:: Dataset extract
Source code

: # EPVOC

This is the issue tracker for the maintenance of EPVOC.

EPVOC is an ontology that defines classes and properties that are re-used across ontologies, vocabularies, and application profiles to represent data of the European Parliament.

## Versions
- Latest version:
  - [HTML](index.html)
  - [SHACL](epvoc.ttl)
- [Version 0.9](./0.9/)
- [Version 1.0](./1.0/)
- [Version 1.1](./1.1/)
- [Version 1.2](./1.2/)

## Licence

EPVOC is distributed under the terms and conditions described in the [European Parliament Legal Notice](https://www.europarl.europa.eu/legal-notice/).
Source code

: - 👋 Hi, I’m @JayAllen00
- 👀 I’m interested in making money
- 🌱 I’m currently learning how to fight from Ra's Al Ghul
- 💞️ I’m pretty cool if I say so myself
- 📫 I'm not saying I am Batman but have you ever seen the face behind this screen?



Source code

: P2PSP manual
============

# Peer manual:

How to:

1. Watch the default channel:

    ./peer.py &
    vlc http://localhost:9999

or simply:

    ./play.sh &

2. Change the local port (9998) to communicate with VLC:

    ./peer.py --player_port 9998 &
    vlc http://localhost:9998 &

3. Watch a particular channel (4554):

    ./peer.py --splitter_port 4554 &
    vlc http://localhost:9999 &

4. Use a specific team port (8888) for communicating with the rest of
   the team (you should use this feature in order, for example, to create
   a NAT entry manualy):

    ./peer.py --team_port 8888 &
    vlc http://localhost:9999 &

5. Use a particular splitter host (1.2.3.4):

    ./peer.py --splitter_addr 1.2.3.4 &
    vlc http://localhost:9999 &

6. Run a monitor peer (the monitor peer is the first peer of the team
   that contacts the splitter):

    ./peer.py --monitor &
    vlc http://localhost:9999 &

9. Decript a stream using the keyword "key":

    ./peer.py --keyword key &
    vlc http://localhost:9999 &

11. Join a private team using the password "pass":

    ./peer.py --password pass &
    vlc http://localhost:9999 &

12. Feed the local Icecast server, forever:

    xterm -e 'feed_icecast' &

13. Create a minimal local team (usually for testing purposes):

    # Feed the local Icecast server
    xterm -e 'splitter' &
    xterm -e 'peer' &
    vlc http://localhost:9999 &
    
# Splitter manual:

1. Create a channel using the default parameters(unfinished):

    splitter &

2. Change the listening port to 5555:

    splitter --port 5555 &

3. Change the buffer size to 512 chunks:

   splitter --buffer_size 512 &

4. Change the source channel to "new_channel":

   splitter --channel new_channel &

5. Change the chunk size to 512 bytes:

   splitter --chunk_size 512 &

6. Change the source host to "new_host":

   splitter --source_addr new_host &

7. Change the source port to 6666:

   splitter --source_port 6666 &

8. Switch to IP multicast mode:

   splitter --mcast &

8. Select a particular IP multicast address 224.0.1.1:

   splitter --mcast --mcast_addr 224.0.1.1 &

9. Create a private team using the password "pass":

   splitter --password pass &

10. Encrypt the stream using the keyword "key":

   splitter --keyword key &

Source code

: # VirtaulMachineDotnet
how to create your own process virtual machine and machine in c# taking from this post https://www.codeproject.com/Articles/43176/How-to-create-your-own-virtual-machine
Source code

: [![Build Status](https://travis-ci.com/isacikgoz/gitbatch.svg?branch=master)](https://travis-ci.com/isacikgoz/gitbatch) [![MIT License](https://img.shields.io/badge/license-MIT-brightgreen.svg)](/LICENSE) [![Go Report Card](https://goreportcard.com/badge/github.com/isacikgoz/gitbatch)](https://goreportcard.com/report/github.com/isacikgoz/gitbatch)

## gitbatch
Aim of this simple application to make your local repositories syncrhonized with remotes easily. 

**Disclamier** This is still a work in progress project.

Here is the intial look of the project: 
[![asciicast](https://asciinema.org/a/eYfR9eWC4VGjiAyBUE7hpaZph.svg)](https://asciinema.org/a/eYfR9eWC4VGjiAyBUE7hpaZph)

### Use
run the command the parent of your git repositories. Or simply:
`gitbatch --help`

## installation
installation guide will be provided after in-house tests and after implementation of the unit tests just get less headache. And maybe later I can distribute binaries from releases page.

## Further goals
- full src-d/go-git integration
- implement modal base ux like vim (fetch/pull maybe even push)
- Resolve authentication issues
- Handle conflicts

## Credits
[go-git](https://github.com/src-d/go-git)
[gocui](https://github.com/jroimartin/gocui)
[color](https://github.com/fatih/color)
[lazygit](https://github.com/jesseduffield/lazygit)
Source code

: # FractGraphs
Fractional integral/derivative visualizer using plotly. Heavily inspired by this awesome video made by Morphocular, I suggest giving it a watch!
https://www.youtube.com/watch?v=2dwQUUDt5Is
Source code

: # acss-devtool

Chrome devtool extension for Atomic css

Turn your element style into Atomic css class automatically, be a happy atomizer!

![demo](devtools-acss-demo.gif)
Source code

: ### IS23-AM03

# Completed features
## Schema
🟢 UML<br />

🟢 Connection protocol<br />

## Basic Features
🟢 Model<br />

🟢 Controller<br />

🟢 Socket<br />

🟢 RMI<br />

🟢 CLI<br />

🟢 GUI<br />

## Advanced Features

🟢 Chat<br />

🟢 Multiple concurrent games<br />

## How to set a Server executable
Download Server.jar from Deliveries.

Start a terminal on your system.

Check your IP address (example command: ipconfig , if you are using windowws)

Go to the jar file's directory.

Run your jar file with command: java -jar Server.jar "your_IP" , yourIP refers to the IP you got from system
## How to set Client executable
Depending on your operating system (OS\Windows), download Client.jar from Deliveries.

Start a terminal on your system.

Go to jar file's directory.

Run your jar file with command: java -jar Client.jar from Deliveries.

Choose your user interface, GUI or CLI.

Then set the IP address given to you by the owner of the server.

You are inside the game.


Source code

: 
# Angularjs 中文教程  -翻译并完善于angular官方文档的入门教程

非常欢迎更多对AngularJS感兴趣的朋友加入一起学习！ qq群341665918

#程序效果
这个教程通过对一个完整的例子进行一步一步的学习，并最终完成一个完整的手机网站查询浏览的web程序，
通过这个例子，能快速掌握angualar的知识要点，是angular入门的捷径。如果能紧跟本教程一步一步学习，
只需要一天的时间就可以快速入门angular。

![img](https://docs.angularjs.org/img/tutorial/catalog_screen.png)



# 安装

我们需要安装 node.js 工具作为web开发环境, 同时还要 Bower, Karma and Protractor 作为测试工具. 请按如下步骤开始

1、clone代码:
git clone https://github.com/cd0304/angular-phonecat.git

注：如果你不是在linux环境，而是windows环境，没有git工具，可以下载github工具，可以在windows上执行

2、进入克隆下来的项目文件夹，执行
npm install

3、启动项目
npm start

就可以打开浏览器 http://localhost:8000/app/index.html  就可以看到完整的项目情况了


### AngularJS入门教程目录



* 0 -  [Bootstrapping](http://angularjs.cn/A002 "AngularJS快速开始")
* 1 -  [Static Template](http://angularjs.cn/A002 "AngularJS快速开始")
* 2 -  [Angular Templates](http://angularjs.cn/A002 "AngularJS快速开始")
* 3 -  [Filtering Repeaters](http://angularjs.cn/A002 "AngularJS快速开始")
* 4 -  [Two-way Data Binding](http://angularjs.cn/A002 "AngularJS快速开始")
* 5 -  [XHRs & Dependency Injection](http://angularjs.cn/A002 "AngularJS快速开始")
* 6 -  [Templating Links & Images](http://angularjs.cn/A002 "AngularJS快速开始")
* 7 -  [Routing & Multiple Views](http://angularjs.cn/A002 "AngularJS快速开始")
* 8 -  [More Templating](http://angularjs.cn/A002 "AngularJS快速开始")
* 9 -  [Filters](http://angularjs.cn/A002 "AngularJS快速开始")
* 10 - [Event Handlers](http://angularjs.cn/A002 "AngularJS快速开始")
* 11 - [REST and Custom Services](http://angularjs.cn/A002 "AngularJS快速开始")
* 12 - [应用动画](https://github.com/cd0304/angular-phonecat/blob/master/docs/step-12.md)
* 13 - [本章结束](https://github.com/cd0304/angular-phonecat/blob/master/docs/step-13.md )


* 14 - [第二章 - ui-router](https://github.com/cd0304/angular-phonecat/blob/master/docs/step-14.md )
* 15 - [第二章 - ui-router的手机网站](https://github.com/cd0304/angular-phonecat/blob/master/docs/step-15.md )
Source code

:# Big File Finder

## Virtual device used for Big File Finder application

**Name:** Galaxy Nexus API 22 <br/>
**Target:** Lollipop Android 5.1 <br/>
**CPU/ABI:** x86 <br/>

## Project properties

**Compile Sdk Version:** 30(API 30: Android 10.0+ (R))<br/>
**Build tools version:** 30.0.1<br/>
::::
[Task prompt] Above this instruction are the records; retype exactly the lines from the one containing "# Feed the local Icecast server" up to and including the one containing "splitter --keyword key &".

[Response area]
    # Feed the local Icecast server
    xterm -e 'splitter' &
    xterm -e 'peer' &
    vlc http://localhost:9999 &
    
# Splitter manual:

1. Create a channel using the default parameters(unfinished):

    splitter &

2. Change the listening port to 5555:

    splitter --port 5555 &

3. Change the buffer size to 512 chunks:

   splitter --buffer_size 512 &

4. Change the source channel to "new_channel":

   splitter --channel new_channel &

5. Change the chunk size to 512 bytes:

   splitter --chunk_size 512 &

6. Change the source host to "new_host":

   splitter --source_addr new_host &

7. Change the source port to 6666:

   splitter --source_port 6666 &

8. Switch to IP multicast mode:

   splitter --mcast &

8. Select a particular IP multicast address 224.0.1.1:

   splitter --mcast --mcast_addr 224.0.1.1 &

9. Create a private team using the password "pass":

   splitter --password pass &

10. Encrypt the stream using the keyword "key":

   splitter --keyword key &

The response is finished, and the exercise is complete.